JONES, ROBERT CAMPBELL
Name: Robert Campbell Jones
Rank/Branch: O2/United States Air Force
Unit: 435th TFS
Date of Birth:
Home City of Record: Madison NJ
Date of Loss: 18 January 1968
Country of Loss: North Vietnam
Loss Coordinates: 211800 North  1061200 East
Status (in 1973): Returnee
Category:
Aircraft/Vehicle/Ground: F4D
Missions: 58
Other Personnel in Incident: Robert Hinckley, returnee, pilot
Source: Compiled by P.O.W. NETWORK from one or more of the following: raw
data from U.S. Government agency sources, correspondence with POW/MIA
families, published sources, interviews.
REMARKS: 730314 RELEASED BY DRV
SOURCE: WE CAME HOME  copyright 1977
Captain and Mrs. Frederic A Wyatt (USNR Ret), Barbara Powers Wyatt, Editor
P.O.W. Publications, 10250 Moorpark St., Toluca Lake, CA 91602
Text is reproduced as found in the original publication (including date and
spelling errors).
UPDATE - 09/95 by the P.O.W. NETWORK, Skidmore, MO
ROBERT C. JONES
Captain - United States Air Force
Shot Down: January 18, 1968
Released: March 14, 1973
When I think back now over the last six years, I sometimes get an odd
feeling that it was all just a bad dream. That far away land on the other
side of the world is just a figment of my imagination, and the people there
and the events that took place are a strange fantasy. But I guess it is
human nature to shroud, in the mind's eye, unpleasantness, discomfort, pain,
and to push forward the more positive aspects arising out of our captivity.
There are some that are fairly obvious - nearness  to God, love of country,
life-long friendships, and hopefully, a building and strengthening of our
characters through our experience. There are others that might not be so
readily apparent. One of these is what some may call "Yankee ingenuity." I
was amazed and upon thinking back now, am continually amazed at what
Americans, after being placed in an extremely restricted environment, can
contrive. Any small stick, piece of paper, rock, nail, or bone was made into
something useful. We made playing cards from cigarette wrappers or toilet
paper, dice and poker chips from hardened bread dough, ink from cigarette
ashes and sugar, sewing needles from nails or bone, a chess set from
hardened polished mud, writing pens from toothbrush handles or bamboo, and
note books from anything we could find to write on. At Christmas and
shoot-down anniversaries, gifts were usually exchanged, normally of the gag
variety. On a few occasions, someone miraculously, even came up with a cake!

Work request 1: According to the Robert C. Jones profile, why do the positive parts of captivity stand out when he looks back? Answer in one to three sentences.
Work request 2: In the Robert C. Jones profile, what did the prisoners use to make ink?
Work request 3: Continue the Robert C. Jones profile from the end of its last sentence.

Source material:
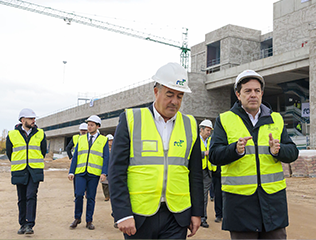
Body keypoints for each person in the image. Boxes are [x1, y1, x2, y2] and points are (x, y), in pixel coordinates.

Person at [108, 62, 204, 239]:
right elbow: (116, 170)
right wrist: (122, 213)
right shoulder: (131, 119)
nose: (175, 101)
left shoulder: (190, 125)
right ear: (156, 91)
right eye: (169, 94)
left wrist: (197, 212)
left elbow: (196, 173)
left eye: (180, 96)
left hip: (177, 216)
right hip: (139, 215)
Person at [209, 69, 299, 239]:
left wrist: (278, 150)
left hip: (272, 203)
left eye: (257, 91)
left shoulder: (276, 119)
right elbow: (214, 155)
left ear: (262, 94)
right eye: (247, 91)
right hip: (240, 205)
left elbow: (293, 152)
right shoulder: (225, 119)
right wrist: (235, 150)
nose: (253, 95)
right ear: (238, 94)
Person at [6, 108, 47, 235]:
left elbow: (43, 151)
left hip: (34, 170)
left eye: (34, 118)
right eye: (31, 119)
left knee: (31, 196)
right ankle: (22, 224)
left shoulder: (40, 133)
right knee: (21, 198)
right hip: (19, 170)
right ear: (23, 120)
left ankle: (30, 224)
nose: (33, 121)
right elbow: (9, 153)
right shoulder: (12, 135)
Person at [68, 115, 109, 230]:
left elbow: (106, 157)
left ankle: (89, 221)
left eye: (92, 125)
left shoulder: (103, 140)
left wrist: (104, 172)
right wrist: (71, 171)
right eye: (88, 125)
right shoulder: (81, 139)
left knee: (91, 197)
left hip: (94, 173)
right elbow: (76, 156)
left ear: (98, 126)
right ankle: (77, 218)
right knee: (78, 194)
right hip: (80, 172)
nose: (89, 127)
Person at [199, 119, 214, 228]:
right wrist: (204, 153)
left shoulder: (210, 141)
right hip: (197, 171)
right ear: (201, 129)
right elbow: (191, 153)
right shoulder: (195, 140)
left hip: (207, 171)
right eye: (207, 130)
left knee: (204, 196)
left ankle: (203, 218)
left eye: (210, 131)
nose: (209, 132)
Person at [101, 134, 114, 201]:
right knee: (105, 183)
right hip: (105, 167)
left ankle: (112, 195)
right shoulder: (103, 149)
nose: (110, 142)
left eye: (112, 140)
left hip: (113, 168)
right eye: (109, 141)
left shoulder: (115, 149)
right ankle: (106, 195)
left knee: (112, 182)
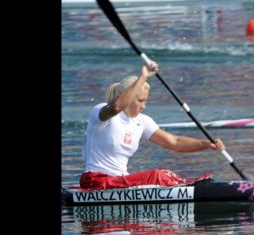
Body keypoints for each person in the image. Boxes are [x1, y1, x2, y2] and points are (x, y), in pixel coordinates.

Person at [80, 61, 225, 190]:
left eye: (145, 101)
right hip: (95, 181)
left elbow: (175, 142)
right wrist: (143, 77)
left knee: (162, 173)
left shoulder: (142, 121)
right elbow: (117, 107)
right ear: (127, 96)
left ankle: (187, 186)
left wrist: (206, 144)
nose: (143, 106)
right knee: (157, 175)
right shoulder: (100, 112)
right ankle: (190, 188)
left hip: (118, 182)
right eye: (140, 100)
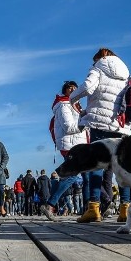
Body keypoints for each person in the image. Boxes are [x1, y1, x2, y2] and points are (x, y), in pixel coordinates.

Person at [71, 47, 131, 224]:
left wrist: (71, 99)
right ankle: (125, 209)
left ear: (99, 58)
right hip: (122, 126)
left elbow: (88, 87)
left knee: (96, 165)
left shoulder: (98, 67)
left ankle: (94, 209)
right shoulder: (126, 72)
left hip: (100, 122)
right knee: (121, 165)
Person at [40, 81, 88, 221]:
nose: (73, 89)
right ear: (65, 90)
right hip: (71, 146)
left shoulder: (76, 105)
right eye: (70, 88)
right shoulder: (63, 105)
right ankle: (50, 204)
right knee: (72, 176)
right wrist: (86, 123)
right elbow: (69, 127)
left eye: (75, 87)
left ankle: (91, 208)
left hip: (80, 144)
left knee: (85, 176)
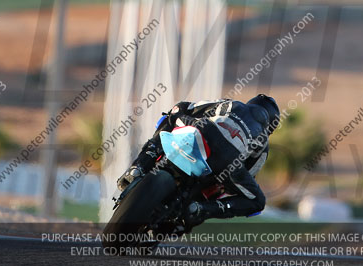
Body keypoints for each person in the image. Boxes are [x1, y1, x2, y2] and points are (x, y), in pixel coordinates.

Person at [117, 94, 280, 226]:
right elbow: (250, 174)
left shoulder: (232, 104)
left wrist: (178, 115)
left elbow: (187, 107)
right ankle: (201, 208)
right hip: (228, 163)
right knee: (257, 201)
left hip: (203, 133)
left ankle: (139, 167)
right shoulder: (263, 142)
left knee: (172, 115)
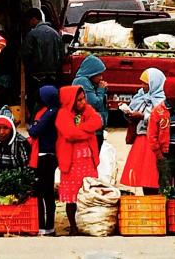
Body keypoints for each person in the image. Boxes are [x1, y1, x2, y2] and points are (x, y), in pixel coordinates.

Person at [55, 85, 102, 236]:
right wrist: (87, 132)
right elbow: (69, 134)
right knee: (72, 196)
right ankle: (73, 226)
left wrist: (79, 130)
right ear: (71, 101)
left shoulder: (88, 111)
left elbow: (97, 122)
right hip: (71, 162)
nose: (83, 102)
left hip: (88, 160)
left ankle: (87, 224)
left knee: (88, 192)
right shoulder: (62, 114)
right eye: (79, 100)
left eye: (83, 99)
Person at [120, 68, 166, 195]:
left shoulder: (161, 99)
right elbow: (134, 110)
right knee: (143, 174)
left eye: (146, 83)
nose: (143, 86)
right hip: (142, 138)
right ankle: (148, 199)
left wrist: (142, 116)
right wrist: (128, 113)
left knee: (153, 173)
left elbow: (161, 119)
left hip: (154, 141)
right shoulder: (140, 96)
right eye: (142, 83)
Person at [28, 85, 59, 236]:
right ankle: (48, 226)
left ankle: (45, 226)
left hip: (44, 157)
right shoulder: (53, 111)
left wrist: (34, 126)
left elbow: (34, 131)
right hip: (49, 156)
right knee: (47, 193)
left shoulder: (49, 113)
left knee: (42, 193)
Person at [21, 7, 64, 118]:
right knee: (50, 101)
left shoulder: (32, 34)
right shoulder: (56, 34)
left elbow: (26, 55)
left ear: (34, 19)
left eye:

Expected output 1: He says it is human nature to shroud unpleasantness, discomfort, and pain in the mind's eye and to push forward the more positive aspects of captivity. That is why the years can feel like a bad dream while the good things stand out.

Expected output 2: Cigarette ashes and sugar.

Expected output 3:
We had plays, skits, musicals, speeches, movies, puppet shows, and choral
performances, complete with costumes, sets, sound effects, curtain, and
stage.
The list could go on and on about the efforts we made to keep our minds
active, to learn, entertain ourselves, pay tribute, or just pass the time.
Possibly the most amazing of all though, was that for the vast majority of
our captivity, all or most of these games, gifts, shows, etc., were illegal,
and therefore had to be constructed and carried out covertly. Of course,
sometimes we were caught and punished but this seldom dampened our efforts
for long. Perhaps the most meaningful items we constructed, which were
always considered contraband by our captors, were the American Flags we made
from handkerchiefs, bits of cloth, paper, anything we could use. It was
surprising the proudness we felt viewing these poor replicas of "Old Glory."
Today I think back on these seemingly distant years in the past. I remember
the men - old friendships, our happiness, our trials, and our miseries.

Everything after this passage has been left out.